Consegna: Riprendi il testo su papa Francesco come uomo del dialogo e proseguilo subito dopo la frase «In breve non ha escluso nessuno.»

--- Segmento di testo ---

Papa Francesco, uomo del dialogo

Questo gesuita argentino diventato papa sta insegnando agli uomini e alle donne di oggi che è possibile essere arricchiti da chiunque incontriamo se siamo coscienti che il nostro pensiero non è né unico né superiore a quello degli altri
Papa Francesco e Papa Tawadros in un incontro a Roma

La parola "dialogo" è senza dubbio una delle chiavi del pontificato di papa Bergoglio. Francesco l’ha coniugata a diversi livelli, socio-religiosi, geografici, umani e spirituali. Di fatto, con quel «Buona sera» augurato alle migliaia di persone che erano in piazza San Pietro la sera del 13 marzo del 2013 ha iniziato un dialogo con uomini e donne di ogni continente, di tutti i ceti sociali, ma anche di qualsiasi credo o cultura, di ciascuna etnia. In breve non ha escluso nessuno.

--- Record estratti ---

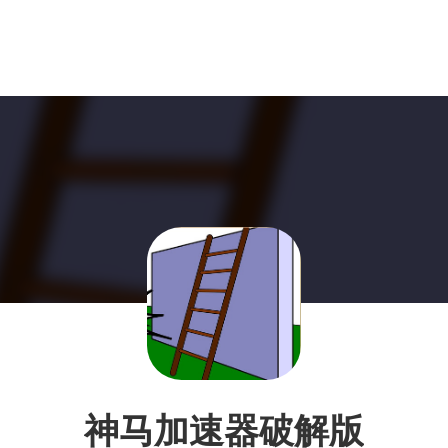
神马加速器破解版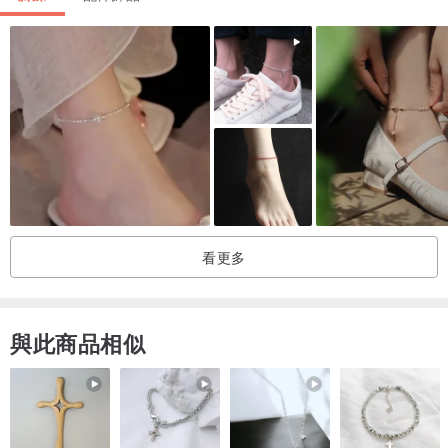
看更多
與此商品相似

---
--- Record estratti ---

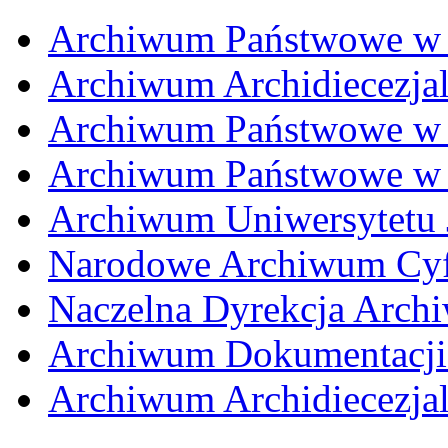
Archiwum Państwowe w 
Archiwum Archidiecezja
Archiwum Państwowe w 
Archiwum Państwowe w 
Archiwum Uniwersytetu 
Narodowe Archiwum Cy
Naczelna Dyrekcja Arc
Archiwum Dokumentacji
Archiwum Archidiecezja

---

Risposta scritta:
Senza dubbio, un'attenzione particolare l’ha avuta verso coloro che credono diversamente dai cattolici e anche verso quanti non hanno un preciso riferimento religioso. Il papa argentino si è posto in una linea di continuità con i suoi predecessori e, come ha fatto notare mons. Miguel Ayuso Guixot, segretario del Pontificio consiglio per il dialogo interreligioso, attraverso il dialogo con il mondo di Paolo VI, il dialogo della pace di Giovanni Paolo II, e il dialogo della carità nella verità di Benedetto XVI, siamo giunti, in cinquant’anni, alla sfida del “dialogo dell’amicizia”, annunciato da Francesco.

 

I segni di questa novità nella continuità sono arrivati pochi giorni dopo l’elezione al soglio pontificio. Nel suo primo incontro con rappresentanze di altre Chiese e Comunità ecclesiali, del mondo ebraico e delle grandi tradizioni religiose, il papa argentino ha lanciato segni importanti e inequivocabili su quella che sarebbe stata la sua road map. Lo ha fatto con gesti significativi: per quell’incontro non ha voluto essere su una pedana al di sopra degli altri, si è rivolto al patriarca Bartolomeo chiamandolo "fratello". Ma ai gesti hanno fatto seguito affermazioni chiare che non hanno lasciato dubbi: «La Chiesa cattolica è consapevole dell’importanza che ha la promozione dell’amicizia e del rispetto tra uomini e donne di diverse tradizioni religiose».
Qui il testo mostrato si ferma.